Provided information -
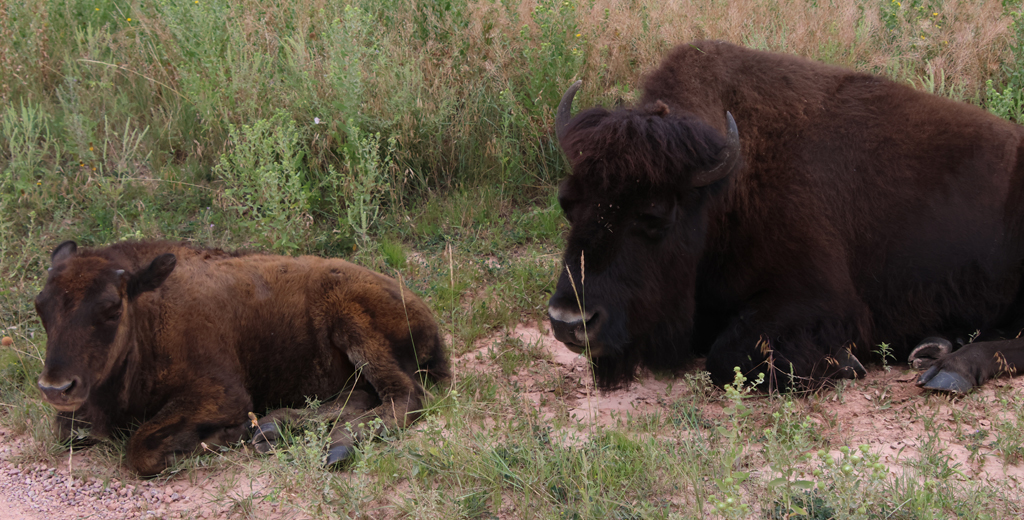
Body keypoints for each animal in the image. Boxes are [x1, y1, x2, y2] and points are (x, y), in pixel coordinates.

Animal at [34, 240, 449, 475]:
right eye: (41, 306)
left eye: (111, 308)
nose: (56, 388)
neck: (149, 317)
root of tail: (416, 301)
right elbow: (65, 431)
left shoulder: (223, 395)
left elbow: (141, 448)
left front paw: (230, 435)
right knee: (360, 395)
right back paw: (275, 428)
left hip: (357, 328)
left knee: (404, 395)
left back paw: (336, 447)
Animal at [547, 40, 1024, 392]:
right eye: (567, 202)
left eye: (655, 216)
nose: (569, 322)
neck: (725, 186)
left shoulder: (819, 297)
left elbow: (725, 357)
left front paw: (847, 363)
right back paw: (935, 345)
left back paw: (949, 369)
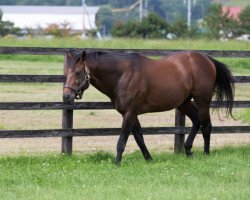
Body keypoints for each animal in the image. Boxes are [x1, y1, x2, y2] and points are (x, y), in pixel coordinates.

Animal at [63, 50, 234, 164]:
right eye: (66, 72)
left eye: (78, 72)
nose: (66, 96)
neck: (123, 75)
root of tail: (207, 59)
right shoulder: (131, 114)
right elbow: (139, 137)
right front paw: (149, 159)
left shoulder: (129, 113)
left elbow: (122, 140)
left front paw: (117, 162)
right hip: (183, 103)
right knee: (197, 121)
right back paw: (188, 150)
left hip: (202, 101)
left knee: (206, 126)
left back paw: (206, 154)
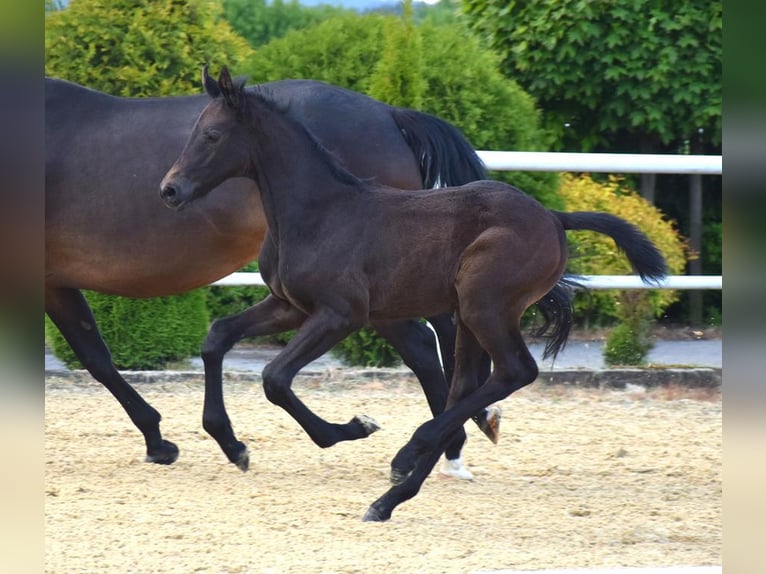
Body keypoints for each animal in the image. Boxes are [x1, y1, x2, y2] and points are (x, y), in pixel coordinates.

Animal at [46, 74, 498, 474]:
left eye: (212, 135)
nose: (169, 190)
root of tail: (389, 113)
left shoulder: (338, 312)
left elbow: (271, 377)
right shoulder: (291, 304)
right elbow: (115, 354)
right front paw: (199, 443)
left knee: (426, 342)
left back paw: (447, 444)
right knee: (434, 340)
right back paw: (453, 440)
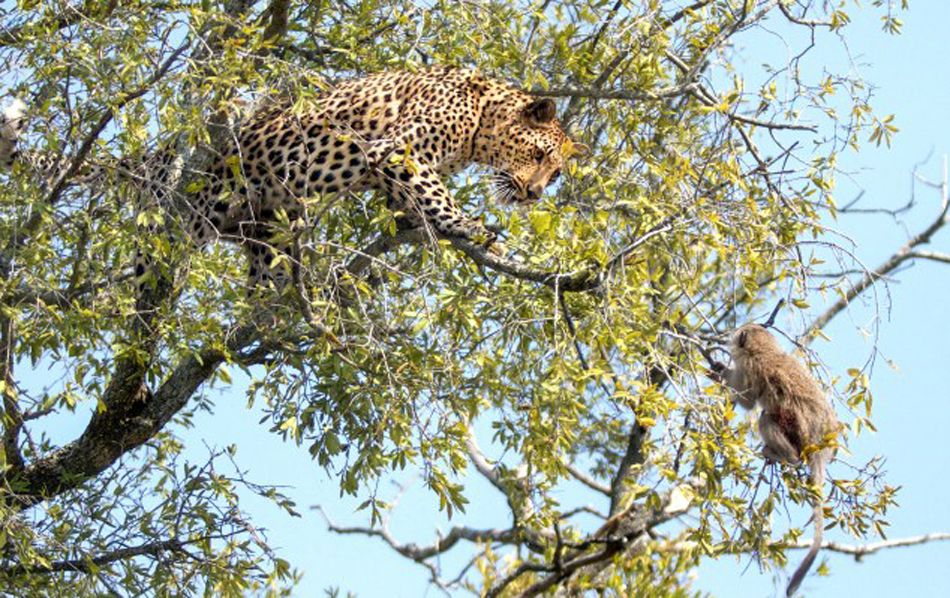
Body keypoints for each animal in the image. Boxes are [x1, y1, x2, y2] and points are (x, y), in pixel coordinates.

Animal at [0, 65, 588, 288]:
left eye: (556, 173)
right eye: (540, 157)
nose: (536, 194)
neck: (481, 121)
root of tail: (161, 152)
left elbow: (411, 197)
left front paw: (414, 223)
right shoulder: (397, 149)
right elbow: (435, 195)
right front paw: (469, 226)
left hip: (266, 223)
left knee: (264, 271)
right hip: (185, 209)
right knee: (153, 265)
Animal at [712, 326, 840, 596]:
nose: (730, 338)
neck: (764, 350)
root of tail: (819, 447)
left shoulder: (750, 367)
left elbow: (747, 400)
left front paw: (722, 374)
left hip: (796, 436)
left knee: (765, 417)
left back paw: (786, 457)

Work order -
When a line in the data above contains the string "elbow", copy that line.

Expected answer -
right elbow: (65, 431)
left elbow: (141, 448)
left elbow: (725, 357)
right elbow: (139, 137)
left elbow: (122, 140)
left elbow: (271, 377)
right elbow: (115, 354)
left elbow: (411, 197)
right elbow: (435, 195)
left elbow: (747, 400)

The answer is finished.